Your copy should match the listing word for word, apart from the pictures, which are left out.

• _Dataset content_
---
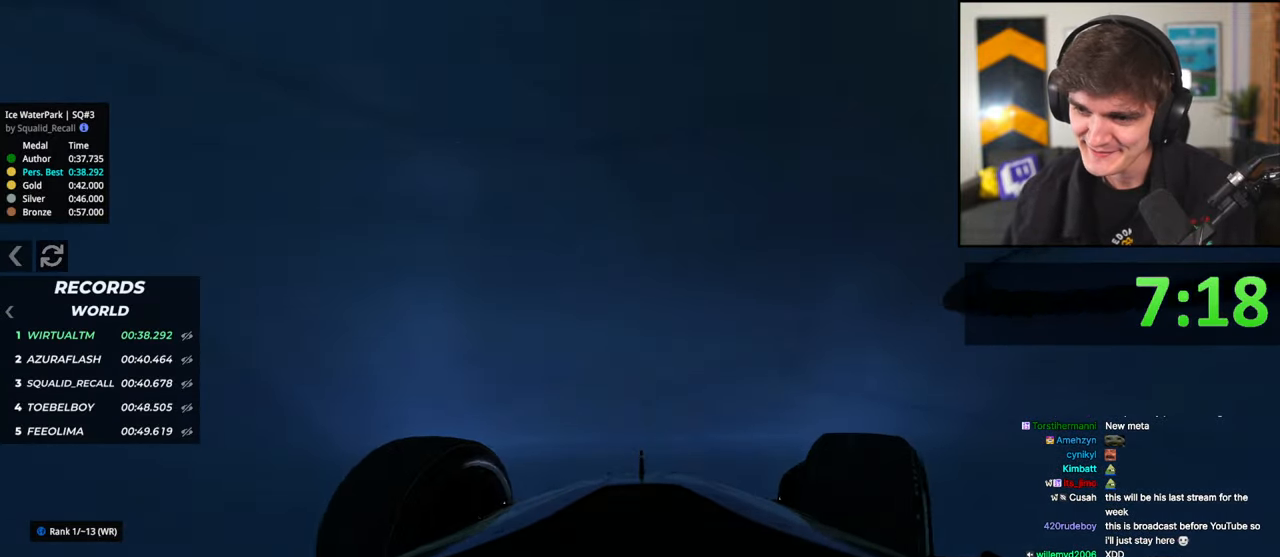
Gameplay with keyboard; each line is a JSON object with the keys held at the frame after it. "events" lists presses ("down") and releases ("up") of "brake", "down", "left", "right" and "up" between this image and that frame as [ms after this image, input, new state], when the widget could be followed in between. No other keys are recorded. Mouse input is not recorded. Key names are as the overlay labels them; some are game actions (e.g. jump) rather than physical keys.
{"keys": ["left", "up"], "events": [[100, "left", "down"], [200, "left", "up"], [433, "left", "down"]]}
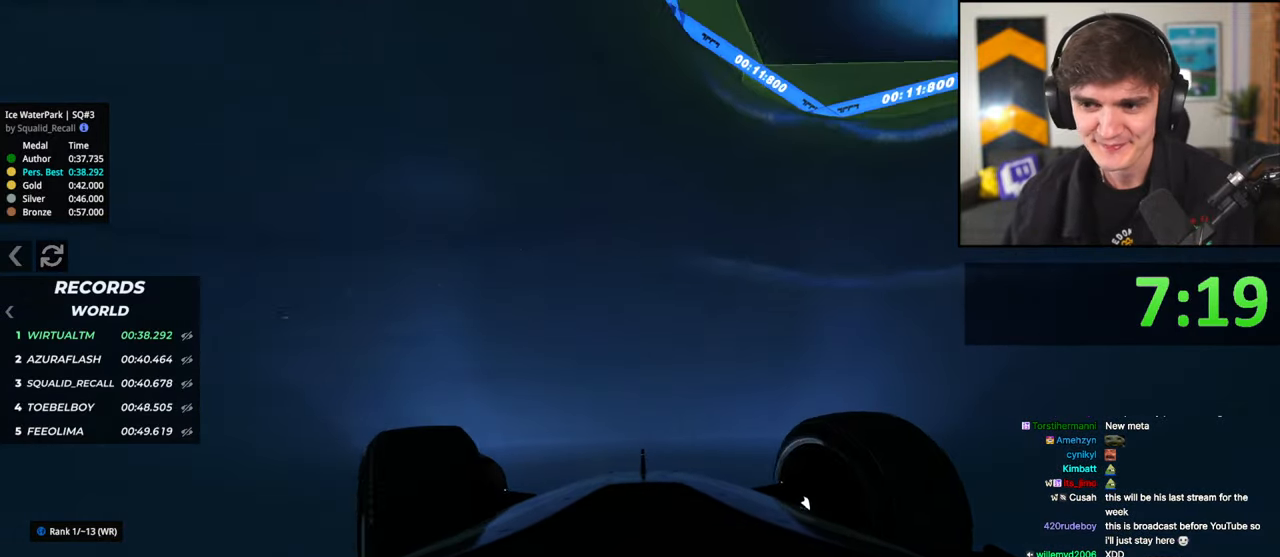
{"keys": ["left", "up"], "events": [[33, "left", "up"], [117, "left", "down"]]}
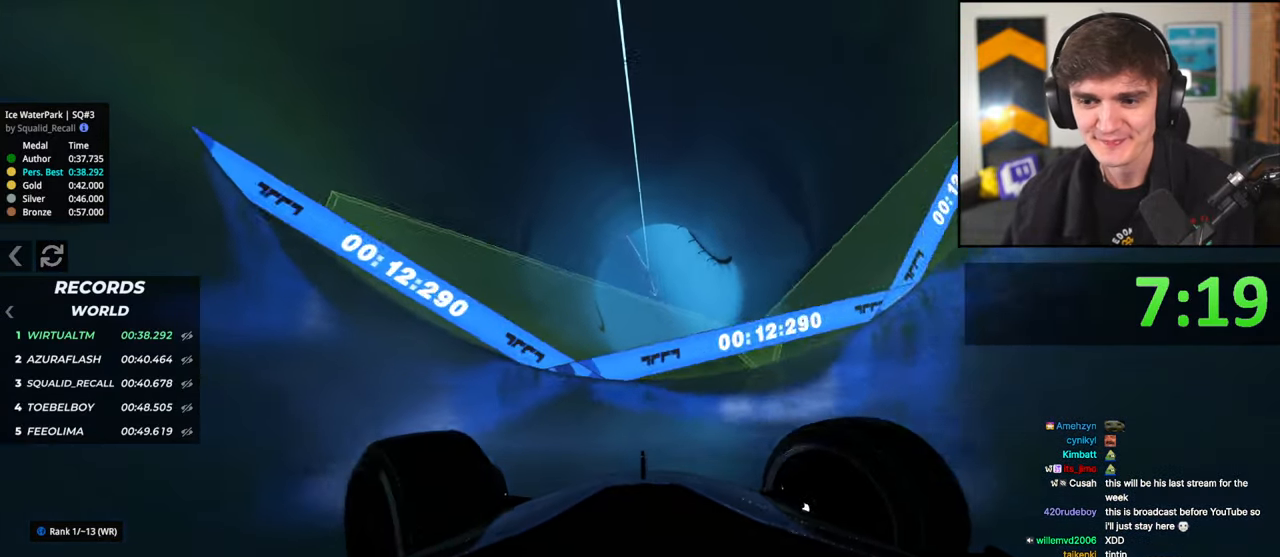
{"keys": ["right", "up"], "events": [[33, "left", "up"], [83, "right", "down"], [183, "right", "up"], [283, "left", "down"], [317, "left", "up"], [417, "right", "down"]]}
---
• _Solution_
Gameplay with keyboard; each line is a JSON object with the keys held at the frame after it. "events" lists presses ("down") and releases ("up") of "brake", "down", "left", "right" and "up" between this image and that frame as [ms after this image, input, new state], when the widget could be followed in between. No other keys are recorded. Mouse input is not recorded. Key names are as the overlay labels them; some are game actions (e.g. jump) rather than physical keys.
{"keys": ["left", "up"], "events": [[100, "left", "down"], [200, "left", "up"], [433, "left", "down"]]}
{"keys": ["left", "up"], "events": [[33, "left", "up"], [117, "left", "down"]]}
{"keys": ["right", "up"], "events": [[33, "left", "up"], [83, "right", "down"], [183, "right", "up"], [283, "left", "down"], [317, "left", "up"], [417, "right", "down"]]}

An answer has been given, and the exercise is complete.